MOSCOW, OCT. 22 -- U.S. and Soviet negotiators made "good progress" toward wrapping up a medium- and shorter-range nuclear missile treaty here today and learned that Soviet leader Mikhail Gorbachev will place a high priority on seeking ways to conclude an early strategic arms accord when he meets Friday with Secretary of State George P. Shultz.

The focus on completing an intermediate-range nuclear forces (INF) treaty, which is the key to a possible trip by Gorbachev to the United States, was expected during Shultz's two-day visit here. But the Soviet emphasis on achieving a treaty that would cut strategic nuclear arsenals in half came as something of a surprise and led to speculation in the U.S. delegation that Gorbachev may unveil a new position in an attempt to break the negotiating deadlock.

Soviet Foreign Minister Eduard Shevardnadze informed the U.S. team in a luncheon toast that the strategic arms issue is number one on Gorbachev's agenda for his meeting with Shultz, according to a senior State Department official. For this reason, lower-level discussions on strategic arms today appeared to be marking time until Gorbachev sees Shultz.

Chief U.S. arms negotiator Max Kampelman said tonight that "INF obviously has the attention but we're dealing very much with START {a strategic arms reduction pact}. We're looking at a treaty by the spring."

Shultz, who arrived by special overnight train from Helsinki because Moscow's airports were closed by dense fog, spent most of the day and part of the evening closeted with Shevardnadze and a very small group of officials.

The negotiators included national security affairs adviser Frank Carlucci and Assistant Secretary of State Rozanne Ridgeway for the United States and deputy foreign ministers Yuli Vorontsov and Alexander Bessmertnykh for the Soviet Union. The talks were scheduled to end Friday.

Dozens of other members of the two delegations paired off to discuss specific subjects such as INF, strategic arms, conventional arms, chemical weapons, nuclear testing, regional issues, human rights and bilateral questions.

The two ministers were holding a special session tonight on such regional issues as the Persian Gulf, Afghanistan, the Middle East peace process, Cambodia and Korea.

The meetings were "businesslike and serious . . . constructive and problem-solving . . . {and} made good progress," said State Department spokesman Charles Redman.

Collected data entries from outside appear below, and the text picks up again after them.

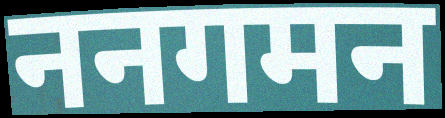
ननगमन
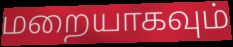
மறையாகவும்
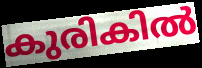
കുരികിൽ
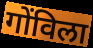
गोंविला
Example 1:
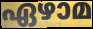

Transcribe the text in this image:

ഏഴാമ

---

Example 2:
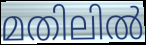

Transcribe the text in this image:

മതിലിൽ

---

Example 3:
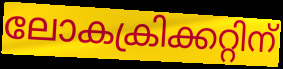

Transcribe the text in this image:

ലോകക്രിക്കറ്റിന്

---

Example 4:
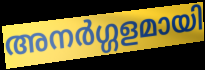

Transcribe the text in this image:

അനർഗ്ഗളമായി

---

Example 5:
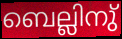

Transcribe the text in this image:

ബെല്ലിനു്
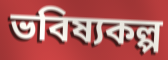
ভবিষ্যকল্প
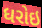
ધરોઇ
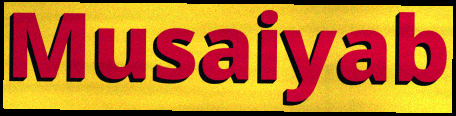
Musaiyab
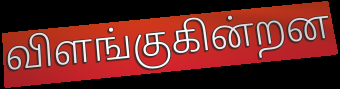
விளங்குகின்றன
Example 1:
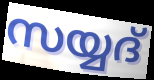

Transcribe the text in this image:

സയ്യദ്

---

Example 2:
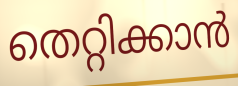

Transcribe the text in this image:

തെറ്റിക്കാൻ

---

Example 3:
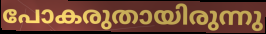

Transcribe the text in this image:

പോകരുതായിരുന്നു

But Redman declined to predict whether the big item of business, the INF treaty, will be completed in its elaborate detail to the two sides' satisfaction before the talks end. For this reason, he said it is "a little premature" to discuss the prospects for a summit meeting of Gorbachev and President Reagan later this year to sign the INF pact.

A U.S. official said the once-contentious issue of the West German Pershing IA missiles with their U.S. nuclear warheads appears once again to be "basically resolved." The two sides had agreed on a settlement of the issue when Shevardnadze visited Washington in mid-September, but some aspects were reopened by the Soviets later in Geneva.

Remaining questions involve verification, including the nature and limits of on-site inspection, and the phasing and timing of cutbacks in medium-range and shorter-range missiles, the official said.

"The details are not worked out. It is premature to say where this will end up" when the talks are over, the official said.

The Soviet side, especially, was glowing with official optimism about the outcome of the two days of meetings.

"We have all the possibilities of achieving success if our experts do not fail us," said Shevardnadze in his luncheon toast to Shultz at the restored 19th century Foreign Ministry villa where the main talks were held.

The hastily arranged special train for the Shultz party consisted of five first-class Finnish national railroad sleepers and a baggage car. At the Finnish-Soviet border, a Soviet dining car and a sleeper full of Soviet security officers were attached to the train, which arrived early this morning after a 14-hour overnight journey from Helsinki.

Shultz praised Finnish and Soviet cooperation, and the enterprise of his transportation staff, for arranging the train on short notice. Asked who would pay for the unusual trip, Shultz said he did not know but it would not be the State Department. Referring to the recent round of congressional budget cuts, Shultz said, "We're broke."